==== Selected text ====

Policy Background

The Securitisation Regulations 2024 (the “Regulations”) are a pivotal part of the UK government’s broader initiative to establish a “Smarter Regulatory Framework” for financial services, tailored specifically for the UK in the post-Brexit era. This initiative is driven by the Financial Services and Markets Act 2023 (“FSMA 2023”), which aims to replace retained EU law with UK-specific regulations. The Regulations, which repeal and replace the previous UK Securitisation Regulations 2017 (the “2017 Regulations”), now delegate considerable rule-making power directly to the FCA, PRA and Treasury. This regulatory overhaul is intended to foster a more agile and efficient securitisation framework in the UK.

Regulations in force from 30 January 2024

Certain limited provisions of the Regulations came into force from 30 January 2024, providing a foundation for the new regulatory framework and empowering the Treasury, FCA and PRA to make rules and provide guidance. These are:

1. “Designated Activities” (Part 2 of the Regulations)

The regulations specify the following securitisation activities as “designated activities” under the Financial Services and Markets Act 2000:

  • Acting as an Originator: Engaging in the initial creation of securitisation receivables or the purchase of receivables to be securitised.
  • Acting as a Sponsor: Taking responsibility for managing or overseeing securitisation transactions.
  • Acting as an Original Lender: Providing the original loans or credits that are subsequently securitised.
  • Acting as a Securitisation Special Purpose Entity (SSPE): Operating as an entity specifically established to facilitate securitisation transactions.
  • Selling a Securitisation Position to a Retail Client: Engaging in the sale of securitisation positions to retail clients located in the United Kingdom.

This designation empowers the Financial Conduct Authority (FCA) to create rules and to give directions to persons or groups of persons in connection with such rules. However, the FCA must consult with the PRA before creating rules or giving directions affecting PRA-regulated entities.

====

§ Problem statement
Decide whether each of the following statements agrees with the text on the Securitisation Regulations 2024, answering yes or no and quoting the words of the text that settle it. (a) The Regulations repeal and replace the UK Securitisation Regulations 2017. (b) The FCA may create rules affecting PRA-regulated entities without first consulting the PRA. (c) All provisions of the Regulations came into force on 30 January 2024.

==== Provided material ====

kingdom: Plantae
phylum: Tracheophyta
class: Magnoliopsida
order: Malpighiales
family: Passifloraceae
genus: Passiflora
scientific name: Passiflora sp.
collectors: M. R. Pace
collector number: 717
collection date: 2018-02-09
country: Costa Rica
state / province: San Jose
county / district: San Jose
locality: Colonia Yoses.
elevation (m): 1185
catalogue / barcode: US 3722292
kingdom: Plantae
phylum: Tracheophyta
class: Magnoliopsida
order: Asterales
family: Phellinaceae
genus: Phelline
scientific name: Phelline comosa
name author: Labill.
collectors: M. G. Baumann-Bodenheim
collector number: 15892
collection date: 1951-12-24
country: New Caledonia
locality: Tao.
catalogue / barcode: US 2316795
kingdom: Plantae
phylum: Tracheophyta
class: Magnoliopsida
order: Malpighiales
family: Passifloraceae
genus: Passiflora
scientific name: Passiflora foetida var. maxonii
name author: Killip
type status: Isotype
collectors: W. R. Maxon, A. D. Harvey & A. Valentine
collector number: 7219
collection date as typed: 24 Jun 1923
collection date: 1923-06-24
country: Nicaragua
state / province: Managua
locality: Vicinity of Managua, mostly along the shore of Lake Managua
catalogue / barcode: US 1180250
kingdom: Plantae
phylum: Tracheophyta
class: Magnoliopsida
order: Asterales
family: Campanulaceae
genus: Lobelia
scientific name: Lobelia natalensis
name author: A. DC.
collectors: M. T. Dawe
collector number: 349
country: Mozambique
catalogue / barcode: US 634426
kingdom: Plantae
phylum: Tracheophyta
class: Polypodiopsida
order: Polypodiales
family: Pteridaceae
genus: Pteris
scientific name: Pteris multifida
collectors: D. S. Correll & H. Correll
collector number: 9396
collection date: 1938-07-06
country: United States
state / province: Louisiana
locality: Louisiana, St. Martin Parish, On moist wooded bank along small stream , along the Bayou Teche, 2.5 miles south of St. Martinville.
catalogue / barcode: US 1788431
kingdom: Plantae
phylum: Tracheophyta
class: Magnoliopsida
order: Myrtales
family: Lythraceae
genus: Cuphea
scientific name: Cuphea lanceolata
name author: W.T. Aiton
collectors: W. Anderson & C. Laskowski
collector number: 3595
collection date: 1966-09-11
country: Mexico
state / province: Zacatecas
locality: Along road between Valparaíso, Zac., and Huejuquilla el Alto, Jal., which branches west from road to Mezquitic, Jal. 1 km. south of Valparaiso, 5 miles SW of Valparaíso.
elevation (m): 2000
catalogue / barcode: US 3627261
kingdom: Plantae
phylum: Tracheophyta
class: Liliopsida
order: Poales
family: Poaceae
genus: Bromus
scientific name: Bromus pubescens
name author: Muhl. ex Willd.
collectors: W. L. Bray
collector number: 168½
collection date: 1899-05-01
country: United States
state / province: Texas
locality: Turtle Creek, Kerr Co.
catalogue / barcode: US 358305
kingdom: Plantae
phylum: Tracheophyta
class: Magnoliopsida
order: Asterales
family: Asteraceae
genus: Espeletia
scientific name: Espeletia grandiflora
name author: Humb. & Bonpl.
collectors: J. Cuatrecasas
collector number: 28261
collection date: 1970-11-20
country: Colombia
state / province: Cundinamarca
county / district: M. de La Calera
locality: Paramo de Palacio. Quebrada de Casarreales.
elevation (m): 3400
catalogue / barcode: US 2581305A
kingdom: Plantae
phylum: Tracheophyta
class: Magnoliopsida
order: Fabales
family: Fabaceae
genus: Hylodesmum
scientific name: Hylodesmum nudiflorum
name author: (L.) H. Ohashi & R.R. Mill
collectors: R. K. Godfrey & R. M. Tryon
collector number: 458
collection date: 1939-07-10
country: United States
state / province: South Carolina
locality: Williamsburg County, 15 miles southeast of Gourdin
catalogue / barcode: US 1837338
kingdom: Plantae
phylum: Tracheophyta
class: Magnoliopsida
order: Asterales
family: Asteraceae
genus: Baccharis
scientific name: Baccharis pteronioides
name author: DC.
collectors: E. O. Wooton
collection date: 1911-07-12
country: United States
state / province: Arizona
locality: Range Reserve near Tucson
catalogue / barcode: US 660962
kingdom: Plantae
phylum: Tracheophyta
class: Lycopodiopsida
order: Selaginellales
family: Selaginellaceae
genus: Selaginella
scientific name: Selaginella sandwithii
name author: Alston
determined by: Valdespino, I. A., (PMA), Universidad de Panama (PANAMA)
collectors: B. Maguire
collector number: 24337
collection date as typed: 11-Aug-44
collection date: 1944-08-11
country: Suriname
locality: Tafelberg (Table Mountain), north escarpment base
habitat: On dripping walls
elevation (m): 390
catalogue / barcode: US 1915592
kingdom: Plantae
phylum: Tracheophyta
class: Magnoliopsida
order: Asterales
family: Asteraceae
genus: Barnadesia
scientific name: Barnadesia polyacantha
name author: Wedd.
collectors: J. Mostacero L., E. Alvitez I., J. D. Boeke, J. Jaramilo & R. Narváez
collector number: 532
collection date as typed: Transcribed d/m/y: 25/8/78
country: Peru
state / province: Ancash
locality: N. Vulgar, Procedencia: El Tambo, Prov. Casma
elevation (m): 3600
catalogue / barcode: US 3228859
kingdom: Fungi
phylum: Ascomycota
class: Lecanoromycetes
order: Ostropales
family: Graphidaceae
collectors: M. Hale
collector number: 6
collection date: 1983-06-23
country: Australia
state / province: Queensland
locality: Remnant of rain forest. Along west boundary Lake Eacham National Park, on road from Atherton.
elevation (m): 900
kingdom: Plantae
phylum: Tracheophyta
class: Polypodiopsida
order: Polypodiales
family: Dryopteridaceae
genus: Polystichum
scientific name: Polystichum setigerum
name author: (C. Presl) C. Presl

====

§ Problem solution
(a) Yes: "The Regulations, which repeal and replace the previous UK Securitisation Regulations 2017"
(b) No: "the FCA must consult with the PRA before creating rules or giving directions affecting PRA-regulated entities"
(c) No: "Certain limited provisions of the Regulations came into force from 30 January 2024"